#### [STATED GOAL]
Can you reproduce every line of the records below, character for character, with nothing changed, added, or left out?

#### [RECORDS SHOWN]
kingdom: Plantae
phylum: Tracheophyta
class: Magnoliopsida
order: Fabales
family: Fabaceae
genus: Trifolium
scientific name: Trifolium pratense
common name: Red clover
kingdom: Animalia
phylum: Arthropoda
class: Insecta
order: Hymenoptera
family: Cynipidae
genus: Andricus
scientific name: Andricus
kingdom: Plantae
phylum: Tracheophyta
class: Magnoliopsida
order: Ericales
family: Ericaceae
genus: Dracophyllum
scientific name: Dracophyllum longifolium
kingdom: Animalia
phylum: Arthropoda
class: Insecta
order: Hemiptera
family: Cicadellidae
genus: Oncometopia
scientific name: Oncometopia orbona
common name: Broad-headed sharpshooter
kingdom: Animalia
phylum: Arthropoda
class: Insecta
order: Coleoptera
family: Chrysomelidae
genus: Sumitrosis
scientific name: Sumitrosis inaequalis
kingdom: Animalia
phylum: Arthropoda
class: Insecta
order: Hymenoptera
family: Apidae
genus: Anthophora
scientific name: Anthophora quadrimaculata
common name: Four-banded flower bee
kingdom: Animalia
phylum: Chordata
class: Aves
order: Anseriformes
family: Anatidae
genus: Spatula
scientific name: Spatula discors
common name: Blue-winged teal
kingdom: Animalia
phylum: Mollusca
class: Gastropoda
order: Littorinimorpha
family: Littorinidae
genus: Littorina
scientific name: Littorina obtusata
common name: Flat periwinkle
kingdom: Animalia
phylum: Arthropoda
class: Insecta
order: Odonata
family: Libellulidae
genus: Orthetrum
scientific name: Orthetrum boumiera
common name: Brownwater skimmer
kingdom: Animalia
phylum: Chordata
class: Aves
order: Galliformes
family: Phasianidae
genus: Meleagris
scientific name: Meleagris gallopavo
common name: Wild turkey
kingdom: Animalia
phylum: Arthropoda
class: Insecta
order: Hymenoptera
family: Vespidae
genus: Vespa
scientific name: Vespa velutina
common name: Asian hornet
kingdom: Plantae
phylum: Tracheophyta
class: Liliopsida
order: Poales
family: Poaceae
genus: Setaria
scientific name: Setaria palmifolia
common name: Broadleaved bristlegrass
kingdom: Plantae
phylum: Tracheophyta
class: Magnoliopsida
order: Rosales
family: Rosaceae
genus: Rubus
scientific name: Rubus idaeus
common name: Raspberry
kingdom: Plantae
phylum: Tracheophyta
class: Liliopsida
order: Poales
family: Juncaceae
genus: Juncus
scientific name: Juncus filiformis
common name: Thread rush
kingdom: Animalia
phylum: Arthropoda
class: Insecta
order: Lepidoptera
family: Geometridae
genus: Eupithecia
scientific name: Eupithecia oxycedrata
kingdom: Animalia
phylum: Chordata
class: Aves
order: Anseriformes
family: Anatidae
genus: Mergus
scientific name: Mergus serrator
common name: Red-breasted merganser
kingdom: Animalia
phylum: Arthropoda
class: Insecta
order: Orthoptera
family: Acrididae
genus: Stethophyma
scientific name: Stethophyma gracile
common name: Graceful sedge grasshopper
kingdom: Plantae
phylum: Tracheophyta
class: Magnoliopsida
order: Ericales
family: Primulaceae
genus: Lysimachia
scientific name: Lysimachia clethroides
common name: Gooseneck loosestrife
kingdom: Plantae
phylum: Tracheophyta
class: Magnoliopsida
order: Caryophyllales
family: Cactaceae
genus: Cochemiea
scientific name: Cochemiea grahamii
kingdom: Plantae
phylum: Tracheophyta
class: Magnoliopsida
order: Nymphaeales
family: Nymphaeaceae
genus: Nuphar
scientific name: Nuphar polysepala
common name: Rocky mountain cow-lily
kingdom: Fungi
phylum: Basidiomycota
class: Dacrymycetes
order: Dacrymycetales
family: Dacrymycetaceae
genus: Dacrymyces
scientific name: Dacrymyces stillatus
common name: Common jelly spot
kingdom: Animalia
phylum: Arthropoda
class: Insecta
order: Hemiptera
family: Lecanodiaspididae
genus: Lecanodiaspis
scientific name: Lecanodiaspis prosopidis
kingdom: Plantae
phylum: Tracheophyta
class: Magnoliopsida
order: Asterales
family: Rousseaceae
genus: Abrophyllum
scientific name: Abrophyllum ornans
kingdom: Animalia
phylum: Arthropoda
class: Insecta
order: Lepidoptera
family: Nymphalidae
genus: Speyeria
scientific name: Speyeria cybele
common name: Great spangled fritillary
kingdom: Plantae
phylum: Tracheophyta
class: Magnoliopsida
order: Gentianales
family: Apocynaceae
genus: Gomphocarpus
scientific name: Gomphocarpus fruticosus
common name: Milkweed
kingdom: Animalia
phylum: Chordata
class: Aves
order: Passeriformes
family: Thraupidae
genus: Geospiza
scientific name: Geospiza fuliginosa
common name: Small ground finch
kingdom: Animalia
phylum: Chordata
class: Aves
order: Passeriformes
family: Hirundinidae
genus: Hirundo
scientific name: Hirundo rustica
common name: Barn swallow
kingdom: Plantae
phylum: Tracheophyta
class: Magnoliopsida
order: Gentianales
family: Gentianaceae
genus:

#### [CORRECT RESULT]
kingdom: Plantae
phylum: Tracheophyta
class: Magnoliopsida
order: Fabales
family: Fabaceae
genus: Trifolium
scientific name: Trifolium pratense
common name: Red clover
kingdom: Animalia
phylum: Arthropoda
class: Insecta
order: Hymenoptera
family: Cynipidae
genus: Andricus
scientific name: Andricus
kingdom: Plantae
phylum: Tracheophyta
class: Magnoliopsida
order: Ericales
family: Ericaceae
genus: Dracophyllum
scientific name: Dracophyllum longifolium
kingdom: Animalia
phylum: Arthropoda
class: Insecta
order: Hemiptera
family: Cicadellidae
genus: Oncometopia
scientific name: Oncometopia orbona
common name: Broad-headed sharpshooter
kingdom: Animalia
phylum: Arthropoda
class: Insecta
order: Coleoptera
family: Chrysomelidae
genus: Sumitrosis
scientific name: Sumitrosis inaequalis
kingdom: Animalia
phylum: Arthropoda
class: Insecta
order: Hymenoptera
family: Apidae
genus: Anthophora
scientific name: Anthophora quadrimaculata
common name: Four-banded flower bee
kingdom: Animalia
phylum: Chordata
class: Aves
order: Anseriformes
family: Anatidae
genus: Spatula
scientific name: Spatula discors
common name: Blue-winged teal
kingdom: Animalia
phylum: Mollusca
class: Gastropoda
order: Littorinimorpha
family: Littorinidae
genus: Littorina
scientific name: Littorina obtusata
common name: Flat periwinkle
kingdom: Animalia
phylum: Arthropoda
class: Insecta
order: Odonata
family: Libellulidae
genus: Orthetrum
scientific name: Orthetrum boumiera
common name: Brownwater skimmer
kingdom: Animalia
phylum: Chordata
class: Aves
order: Galliformes
family: Phasianidae
genus: Meleagris
scientific name: Meleagris gallopavo
common name: Wild turkey
kingdom: Animalia
phylum: Arthropoda
class: Insecta
order: Hymenoptera
family: Vespidae
genus: Vespa
scientific name: Vespa velutina
common name: Asian hornet
kingdom: Plantae
phylum: Tracheophyta
class: Liliopsida
order: Poales
family: Poaceae
genus: Setaria
scientific name: Setaria palmifolia
common name: Broadleaved bristlegrass
kingdom: Plantae
phylum: Tracheophyta
class: Magnoliopsida
order: Rosales
family: Rosaceae
genus: Rubus
scientific name: Rubus idaeus
common name: Raspberry
kingdom: Plantae
phylum: Tracheophyta
class: Liliopsida
order: Poales
family: Juncaceae
genus: Juncus
scientific name: Juncus filiformis
common name: Thread rush
kingdom: Animalia
phylum: Arthropoda
class: Insecta
order: Lepidoptera
family: Geometridae
genus: Eupithecia
scientific name: Eupithecia oxycedrata
kingdom: Animalia
phylum: Chordata
class: Aves
order: Anseriformes
family: Anatidae
genus: Mergus
scientific name: Mergus serrator
common name: Red-breasted merganser
kingdom: Animalia
phylum: Arthropoda
class: Insecta
order: Orthoptera
family: Acrididae
genus: Stethophyma
scientific name: Stethophyma gracile
common name: Graceful sedge grasshopper
kingdom: Plantae
phylum: Tracheophyta
class: Magnoliopsida
order: Ericales
family: Primulaceae
genus: Lysimachia
scientific name: Lysimachia clethroides
common name: Gooseneck loosestrife
kingdom: Plantae
phylum: Tracheophyta
class: Magnoliopsida
order: Caryophyllales
family: Cactaceae
genus: Cochemiea
scientific name: Cochemiea grahamii
kingdom: Plantae
phylum: Tracheophyta
class: Magnoliopsida
order: Nymphaeales
family: Nymphaeaceae
genus: Nuphar
scientific name: Nuphar polysepala
common name: Rocky mountain cow-lily
kingdom: Fungi
phylum: Basidiomycota
class: Dacrymycetes
order: Dacrymycetales
family: Dacrymycetaceae
genus: Dacrymyces
scientific name: Dacrymyces stillatus
common name: Common jelly spot
kingdom: Animalia
phylum: Arthropoda
class: Insecta
order: Hemiptera
family: Lecanodiaspididae
genus: Lecanodiaspis
scientific name: Lecanodiaspis prosopidis
kingdom: Plantae
phylum: Tracheophyta
class: Magnoliopsida
order: Asterales
family: Rousseaceae
genus: Abrophyllum
scientific name: Abrophyllum ornans
kingdom: Animalia
phylum: Arthropoda
class: Insecta
order: Lepidoptera
family: Nymphalidae
genus: Speyeria
scientific name: Speyeria cybele
common name: Great spangled fritillary
kingdom: Plantae
phylum: Tracheophyta
class: Magnoliopsida
order: Gentianales
family: Apocynaceae
genus: Gomphocarpus
scientific name: Gomphocarpus fruticosus
common name: Milkweed
kingdom: Animalia
phylum: Chordata
class: Aves
order: Passeriformes
family: Thraupidae
genus: Geospiza
scientific name: Geospiza fuliginosa
common name: Small ground finch
kingdom: Animalia
phylum: Chordata
class: Aves
order: Passeriformes
family: Hirundinidae
genus: Hirundo
scientific name: Hirundo rustica
common name: Barn swallow
kingdom: Plantae
phylum: Tracheophyta
class: Magnoliopsida
order: Gentianales
family: Gentianaceae
genus:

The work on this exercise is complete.